Canada’s immigration, asylum and border control policies have exacerbated the extremist threat in recent years. A 2008 report by the Fraser Institute — a libertarian Canadian public policy think tank — highlighted that Canada’s mass immigration was incompatible with effective security as it overwhelmed efforts by the authorities to screen out threats. In “large immigrant communities that serve as the sea, terrorists swim as fish,” the report claimed. It recommended better screening of potential immigrants, as well as reducing the total number admitted, but events have moved in the opposite direction since.

The country is expected to welcome 1.5 million newcomers over the next three years. Such relentlessly high immigration levels end up creating large, self-contained communities which are constantly replenished, thereby reducing the need and opportunities for integration into the mainstream. 

This process of self-ghettoisation is evident in cities such as Mississauga and Brampton, which serve as destinations for most newcomers from India and Pakistan. Couple that with an explosion in international students coming to the country year after year — over 50% of whom are from Punjab and Haryana in India — and one is left with an overwhelmed security apparatus that can’t possibly keep up with the demands of preventing violent and extremist threats from taking root in cities across Canada.

The charge that the Canadian government has become a “nexus of terrorism”, or at least that it has turned a blind eye to extremism in immigrant communities, can no longer be ignored. From accusations of protecting members of Hezbollah due to the Lebanese group being a “legitimate charity”, to applauding Ukrainian Nazis in Parliament, the government has failed to dispel the claim that Canada has been uncomfortably hospitable to violent terrorists. Massive pro-Palestine rallies across the country and a tenfold increase in hate crimes against Jews since the beginning of the Hamas-Israel conflict are putting a spotlight on Islamist extremism in the nation, too.

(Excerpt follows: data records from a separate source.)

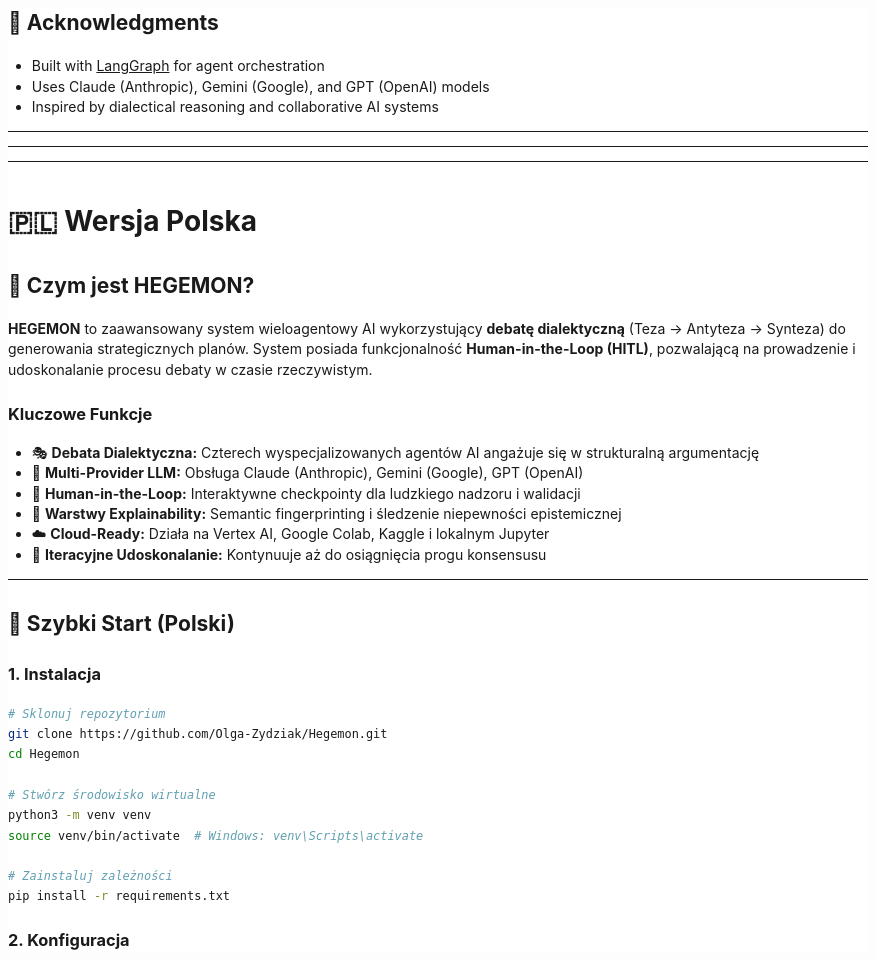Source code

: 
## 🙏 Acknowledgments

- Built with [LangGraph](https://github.com/langchain-ai/langgraph) for agent orchestration
- Uses Claude (Anthropic), Gemini (Google), and GPT (OpenAI) models
- Inspired by dialectical reasoning and collaborative AI systems

---

---

---

# 🇵🇱 Wersja Polska

## 🌟 Czym jest HEGEMON?

**HEGEMON** to zaawansowany system wieloagentowy AI wykorzystujący **debatę dialektyczną** (Teza → Antyteza → Synteza) do generowania strategicznych planów. System posiada funkcjonalność **Human-in-the-Loop (HITL)**, pozwalającą na prowadzenie i udoskonalanie procesu debaty w czasie rzeczywistym.

### Kluczowe Funkcje

- 🎭 **Debata Dialektyczna:** Czterech wyspecjalizowanych agentów AI angażuje się w strukturalną argumentację
- 🎯 **Multi-Provider LLM:** Obsługa Claude (Anthropic), Gemini (Google), GPT (OpenAI)
- 🤝 **Human-in-the-Loop:** Interaktywne checkpointy dla ludzkiego nadzoru i walidacji
- 🧠 **Warstwy Explainability:** Semantic fingerprinting i śledzenie niepewności epistemicznej
- ☁️ **Cloud-Ready:** Działa na Vertex AI, Google Colab, Kaggle i lokalnym Jupyter
- 🔄 **Iteracyjne Udoskonalanie:** Kontynuuje aż do osiągnięcia progu konsensusu

---

## 🚀 Szybki Start (Polski)

### 1. Instalacja

```bash
# Sklonuj repozytorium
git clone https://github.com/Olga-Zydziak/Hegemon.git
cd Hegemon

# Stwórz środowisko wirtualne
python3 -m venv venv
source venv/bin/activate  # Windows: venv\Scripts\activate

# Zainstaluj zależności
pip install -r requirements.txt
```

### 2. Konfiguracja
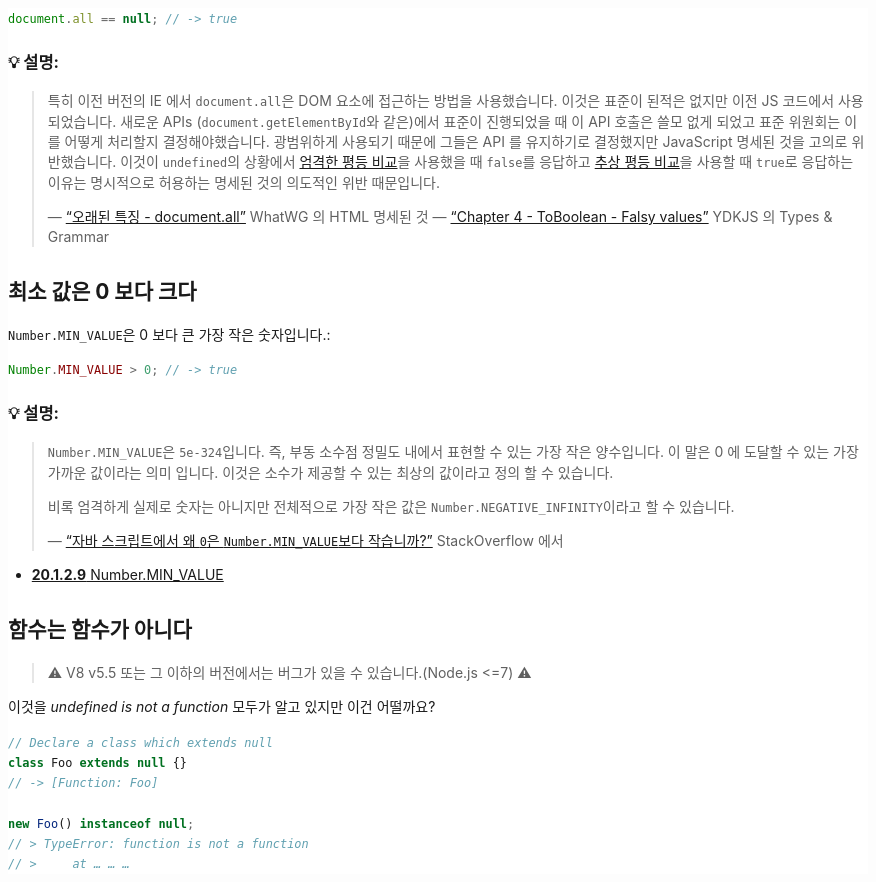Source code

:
 ```js
document.all == null; // -> true
```

### 💡 설명:

> 특히 이전 버전의 IE 에서 `document.all`은 DOM 요소에 접근하는 방법을 사용했습니다. 이것은 표준이 된적은 없지만 이전 JS 코드에서 사용되었습니다. 새로운 APIs (`document.getElementById`와 같은)에서 표준이 진행되었을 때 이 API 호출은 쓸모 없게 되었고 표준 위원회는 이를 어떻게 처리할지 결정해야했습니다. 광범위하게 사용되기 때문에 그들은 API 를 유지하기로 결정했지만 JavaScript 명세된 것을 고의로 위반했습니다.
> 이것이 `undefined`의 상황에서 [엄격한 평등 비교](https://www.ecma-international.org/ecma-262/#sec-strict-equality-comparison)을 사용했을 때 `false`를 응답하고 [추상 평등 비교](https://www.ecma-international.org/ecma-262/#sec-abstract-equality-comparison)을 사용할 때 `true`로 응답하는 이유는 명시적으로 허용하는 명세된 것의 의도적인 위반 때문입니다.
>
> &mdash; [“오래된 특징 - document.all”](https://html.spec.whatwg.org/multipage/obsolete.html#dom-document-all) WhatWG 의 HTML 명세된 것
> &mdash; [“Chapter 4 - ToBoolean - Falsy values”](https://github.com/getify/You-Dont-Know-JS/blob/0d79079b61dad953bbfde817a5893a49f7e889fb/types%20%26%20grammar/ch4.md#falsy-objects) YDKJS 의 Types & Grammar

## 최소 값은 0 보다 크다

`Number.MIN_VALUE`은 0 보다 큰 가장 작은 숫자입니다.:

```js
Number.MIN_VALUE > 0; // -> true
```

### 💡 설명:

> `Number.MIN_VALUE`은 `5e-324`입니다. 즉, 부동 소수점 정밀도 내에서 표현할 수 있는 가장 작은 양수입니다. 이 말은 0 에 도달할 수 있는 가장 가까운 값이라는 의미 입니다. 이것은 소수가 제공할 수 있는 최상의 값이라고 정의 할 수 있습니다.
>
> 비록 엄격하게 실제로 숫자는 아니지만 전체적으로 가장 작은 값은 `Number.NEGATIVE_INFINITY`이라고 할 수 있습니다.
>
> &mdash; [“자바 스크립트에서 왜 `0`은 `Number.MIN_VALUE`보다 작습니까?”](https://stackoverflow.com/questions/26614728/why-is-0-less-than-number-min-value-in-javascript) StackOverflow 에서

- [**20.1.2.9** Number.MIN_VALUE](https://www.ecma-international.org/ecma-262/#sec-number.min_value)

## 함수는 함수가 아니다

> ⚠️ V8 v5.5 또는 그 이하의 버전에서는 버그가 있을 수 있습니다.(Node.js <=7) ⚠️

이것을 _undefined is not a function_ 모두가 알고 있지만 이건 어떨까요?

```js
// Declare a class which extends null
class Foo extends null {}
// -> [Function: Foo]

new Foo() instanceof null;
// > TypeError: function is not a function
// >     at … … …
```


[tr-request]: https://github.com/denysdovhan/wtfjs/issues/new?title=Translation%20Request:%20%5BPlease%20enter%20language%20here%5D&body=I%20am%20able%20to%20translate%20this%20language%20%5Byes/no%5D
[license-url]: http://www.wtfpl.net
[license-image]: https://img.shields.io/badge/License-WTFPL%202.0-lightgrey.svg?style=flat-square
[npm-url]: https://npmjs.org/package/wtfjs
[npm-image]: https://img.shields.io/npm/v/wtfjs.svg?style=flat-square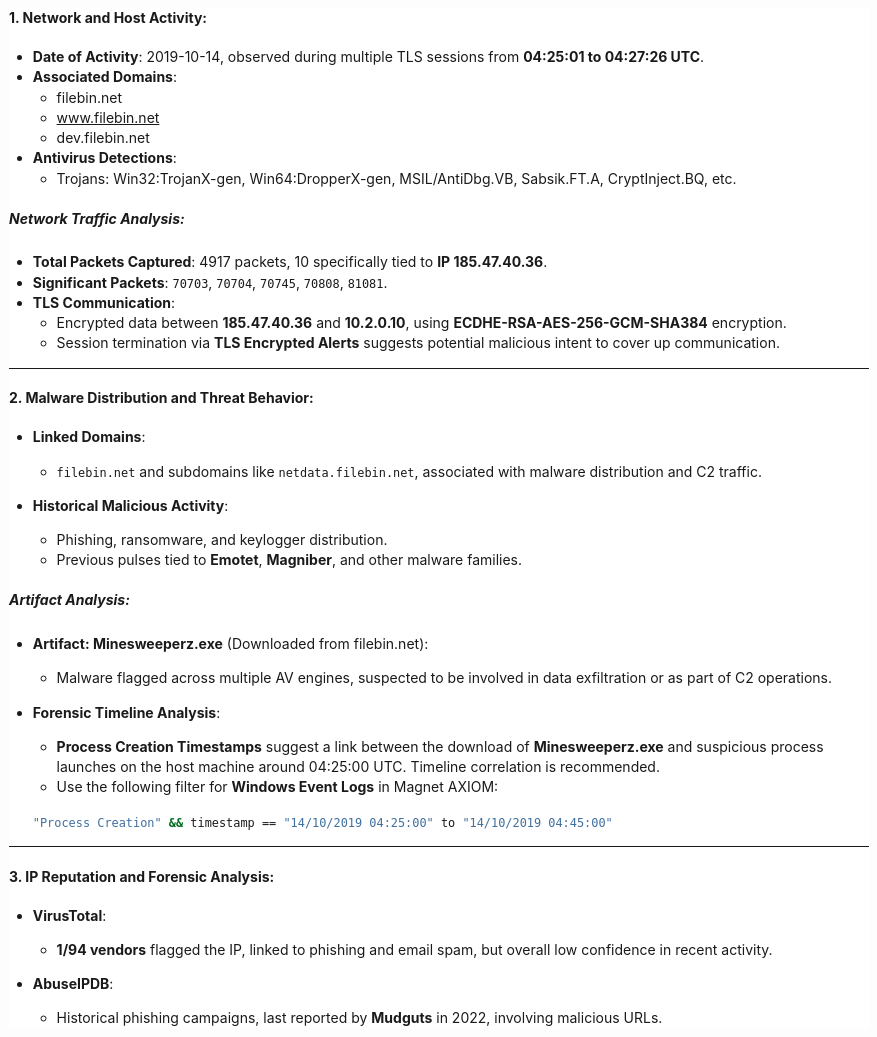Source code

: 
#### **1. Network and Host Activity**:
- **Date of Activity**: 2019-10-14, observed during multiple TLS sessions from **04:25:01 to 04:27:26 UTC**.
- **Associated Domains**:
  - filebin.net
  - www.filebin.net
  - dev.filebin.net
- **Antivirus Detections**:
  - Trojans: Win32:TrojanX-gen, Win64:DropperX-gen, MSIL/AntiDbg.VB, Sabsik.FT.A, CryptInject.BQ, etc.

##### **Network Traffic Analysis**:
- **Total Packets Captured**: 4917 packets, 10 specifically tied to **IP 185.47.40.36**.
- **Significant Packets**: `70703`, `70704`, `70745`, `70808`, `81081`.
- **TLS Communication**:
  - Encrypted data between **185.47.40.36** and **10.2.0.10**, using **ECDHE-RSA-AES-256-GCM-SHA384** encryption.
  - Session termination via **TLS Encrypted Alerts** suggests potential malicious intent to cover up communication.
  
---

#### **2. Malware Distribution and Threat Behavior**:
- **Linked Domains**:
  - `filebin.net` and subdomains like `netdata.filebin.net`, associated with malware distribution and C2 traffic.
  
- **Historical Malicious Activity**:
  - Phishing, ransomware, and keylogger distribution.
  - Previous pulses tied to **Emotet**, **Magniber**, and other malware families.

##### **Artifact Analysis**:
- **Artifact: Minesweeperz.exe** (Downloaded from filebin.net):
  - Malware flagged across multiple AV engines, suspected to be involved in data exfiltration or as part of C2 operations.
  
- **Forensic Timeline Analysis**:
  - **Process Creation Timestamps** suggest a link between the download of **Minesweeperz.exe** and suspicious process launches on the host machine around 04:25:00 UTC. Timeline correlation is recommended.
  - Use the following filter for **Windows Event Logs** in Magnet AXIOM:
  ```bash
  "Process Creation" && timestamp == "14/10/2019 04:25:00" to "14/10/2019 04:45:00"
  ```

---

#### **3. IP Reputation and Forensic Analysis**:
- **VirusTotal**:
  - **1/94 vendors** flagged the IP, linked to phishing and email spam, but overall low confidence in recent activity.

- **AbuseIPDB**:
  - Historical phishing campaigns, last reported by **Mudguts** in 2022, involving malicious URLs.
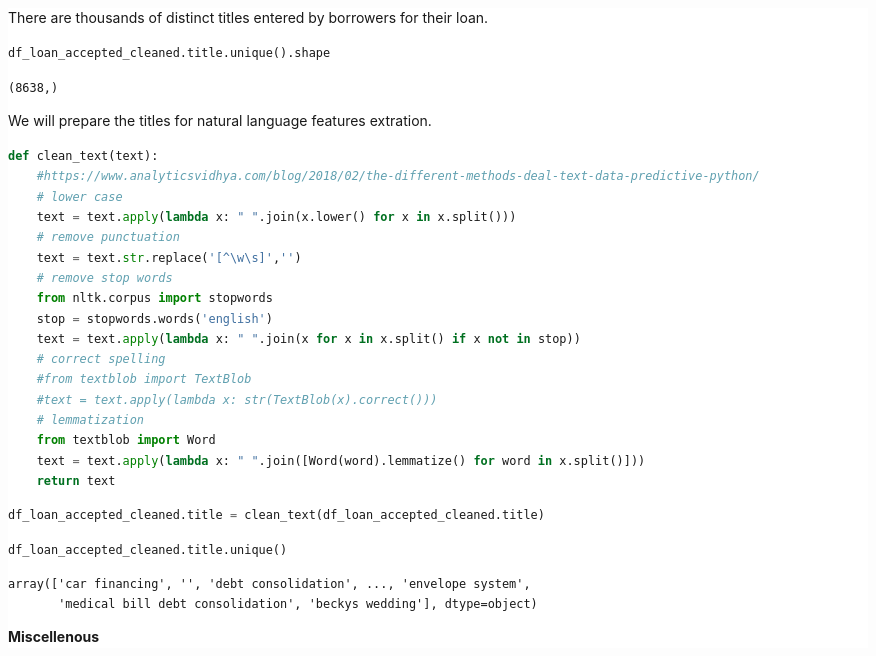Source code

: 
There are thousands of distinct titles entered by borrowers for their loan.



```python
df_loan_accepted_cleaned.title.unique().shape
```





    (8638,)



 We will prepare the titles for natural language features extration.



```python
def clean_text(text):
    #https://www.analyticsvidhya.com/blog/2018/02/the-different-methods-deal-text-data-predictive-python/
    # lower case
    text = text.apply(lambda x: " ".join(x.lower() for x in x.split()))
    # remove punctuation
    text = text.str.replace('[^\w\s]','') 
    # remove stop words
    from nltk.corpus import stopwords
    stop = stopwords.words('english')
    text = text.apply(lambda x: " ".join(x for x in x.split() if x not in stop))
    # correct spelling
    #from textblob import TextBlob
    #text = text.apply(lambda x: str(TextBlob(x).correct()))
    # lemmatization 
    from textblob import Word
    text = text.apply(lambda x: " ".join([Word(word).lemmatize() for word in x.split()]))
    return text
```




```python
df_loan_accepted_cleaned.title = clean_text(df_loan_accepted_cleaned.title)
```




```python
df_loan_accepted_cleaned.title.unique()
```





    array(['car financing', '', 'debt consolidation', ..., 'envelope system',
           'medical bill debt consolidation', 'beckys wedding'], dtype=object)



**Miscellenous**
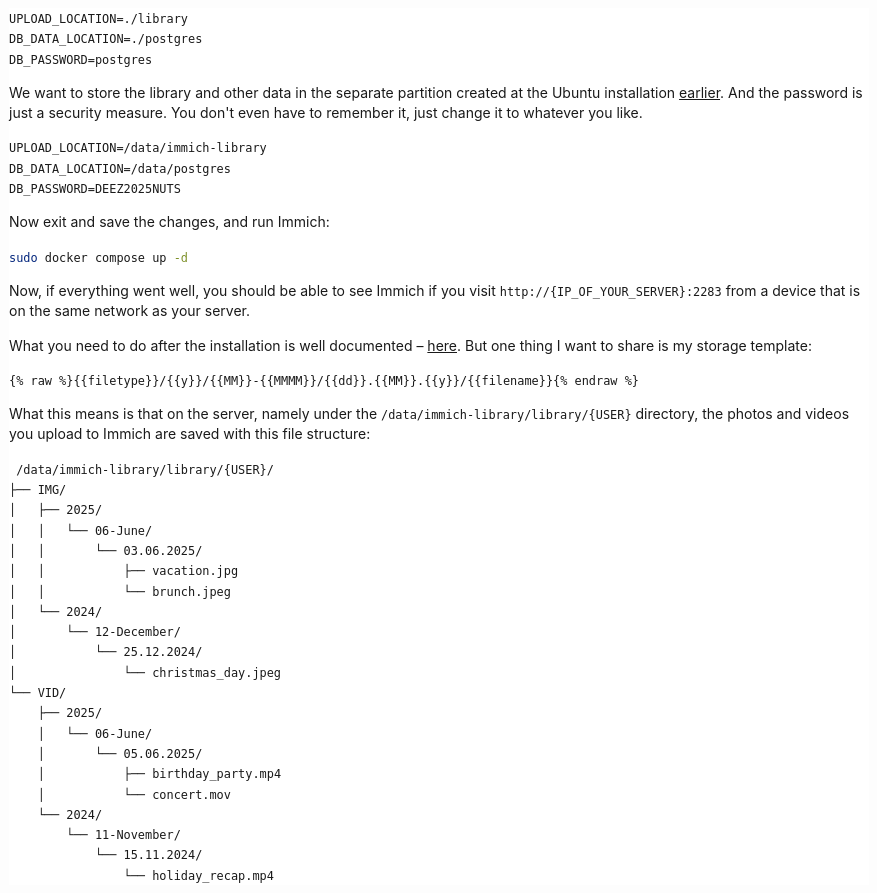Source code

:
 ```.env
UPLOAD_LOCATION=./library
DB_DATA_LOCATION=./postgres
DB_PASSWORD=postgres
```

We want to store the library and other data in the separate partition created at the Ubuntu installation [earlier](#storage-config-screen-9). And the password is just a security measure. You don't even have to remember it, just change it to whatever you like.

```.env
UPLOAD_LOCATION=/data/immich-library
DB_DATA_LOCATION=/data/postgres
DB_PASSWORD=DEEZ2025NUTS
```

Now exit and save the changes, and run Immich:

```sh
sudo docker compose up -d
```

Now, if everything went well, you should be able to see Immich if you visit `http://{IP_OF_YOUR_SERVER}:2283` from a device that is on the same network as your server. 

What you need to do after the installation is well documented – [here](https://immich.app/docs/install/post-install/). But one thing I want to share is my storage template:

```
{% raw %}{{filetype}}/{{y}}/{{MM}}-{{MMMM}}/{{dd}}.{{MM}}.{{y}}/{{filename}}{% endraw %}
```

What this means is that on the server, namely under the `/data/immich-library/library/{USER}` directory, the photos and videos you upload to Immich are saved with this file structure:

```
 /data/immich-library/library/{USER}/
├── IMG/
│   ├── 2025/
│   │   └── 06-June/
│   │       └── 03.06.2025/
│   │           ├── vacation.jpg
│   │           └── brunch.jpeg
│   └── 2024/
│       └── 12-December/
│           └── 25.12.2024/
│               └── christmas_day.jpeg
└── VID/
    ├── 2025/
    │   └── 06-June/
    │       └── 05.06.2025/
    │           ├── birthday_party.mp4
    │           └── concert.mov
    └── 2024/
        └── 11-November/
            └── 15.11.2024/
                └── holiday_recap.mp4
```
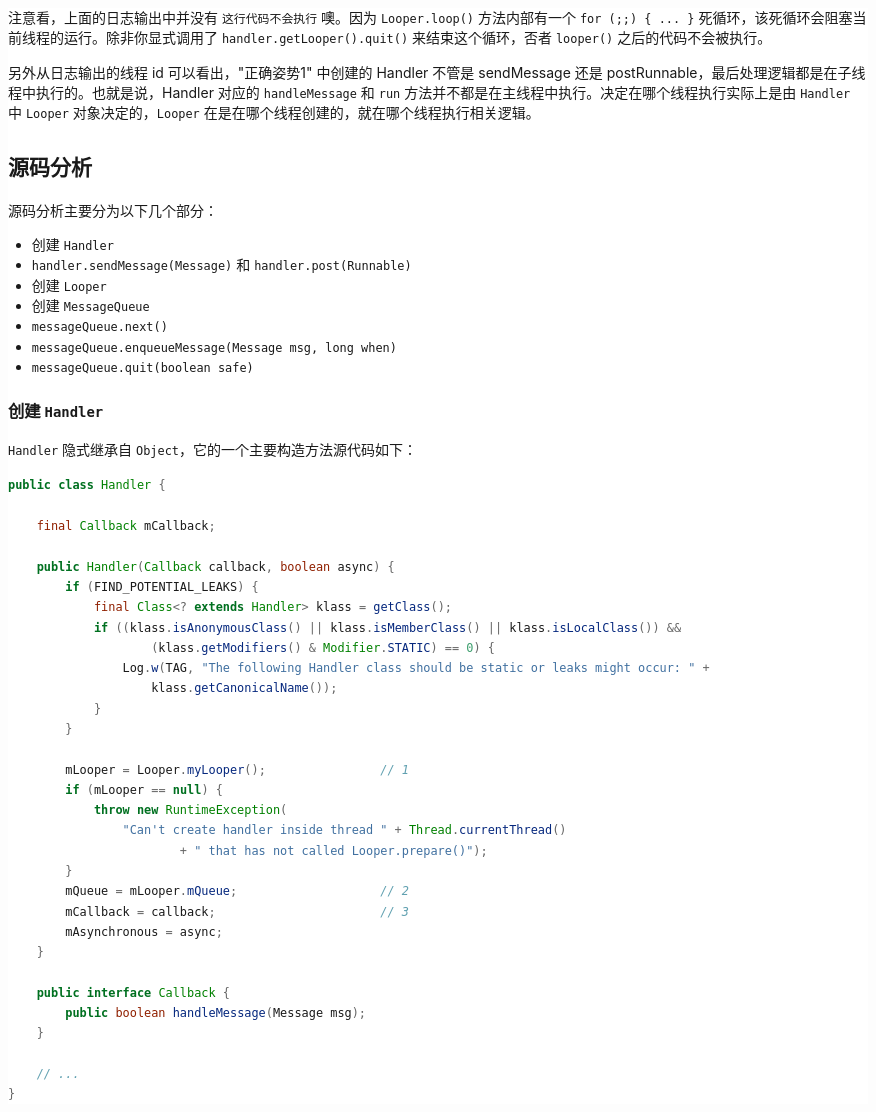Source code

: 注意看，上面的日志输出中并没有 `这行代码不会执行` 噢。因为 `Looper.loop()` 方法内部有一个 `for (;;) { ... }` 死循环，该死循环会阻塞当前线程的运行。除非你显式调用了 `handler.getLooper().quit()` 来结束这个循环，否者 `looper()` 之后的代码不会被执行。

另外从日志输出的线程 id 可以看出，"正确姿势1" 中创建的 Handler 不管是 sendMessage 还是 postRunnable，最后处理逻辑都是在子线程中执行的。也就是说，Handler 对应的 `handleMessage` 和 `run` 方法并不都是在主线程中执行。决定在哪个线程执行实际上是由 `Handler` 中 `Looper` 对象决定的，`Looper` 在是在哪个线程创建的，就在哪个线程执行相关逻辑。


## 源码分析

源码分析主要分为以下几个部分：
* 创建 `Handler`
* `handler.sendMessage(Message)` 和 `handler.post(Runnable)`
* 创建 `Looper`
* 创建 `MessageQueue`
* `messageQueue.next()`
* `messageQueue.enqueueMessage(Message msg, long when)`
* `messageQueue.quit(boolean safe)`

### 创建 `Handler`

`Handler` 隐式继承自 `Object`，它的一个主要构造方法源代码如下：

```java
public class Handler {

    final Callback mCallback;

    public Handler(Callback callback, boolean async) {
        if (FIND_POTENTIAL_LEAKS) {
            final Class<? extends Handler> klass = getClass();
            if ((klass.isAnonymousClass() || klass.isMemberClass() || klass.isLocalClass()) &&
                    (klass.getModifiers() & Modifier.STATIC) == 0) {
                Log.w(TAG, "The following Handler class should be static or leaks might occur: " +
                    klass.getCanonicalName());
            }
        }

        mLooper = Looper.myLooper();                // 1
        if (mLooper == null) {
            throw new RuntimeException(
                "Can't create handler inside thread " + Thread.currentThread()
                        + " that has not called Looper.prepare()");
        }
        mQueue = mLooper.mQueue;                    // 2
        mCallback = callback;                       // 3
        mAsynchronous = async;
    }

    public interface Callback {
        public boolean handleMessage(Message msg);
    }

    // ...
}
```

Picking sides in international conflicts hasn’t been a winning strategy for Trudeau, but he’s yet to learn his lesson and seems committed to playing partisan politics, deciding which aggrieved party deserves special treatment. This past May, the Prime Minister was criticised by Sri Lankan authorities for commemorating “Tamil Genocide Remembrance Day” to honour the lives lost during the country’s decades-long civil war which came to an end in 2009. 

It’s too early to tell whether Canada — home to a large Sri Lankan diaspora — will see tensions rise between Tamils and Sinhalese as memories of the civil war find a new breeding ground among younger generations. But Trudeau’s cherry-picking of victims will not ensure that Canadians of all stripes live peacefully side by side.


Hina Husain is a Pakistani-Canadian freelance writer based in Toronto.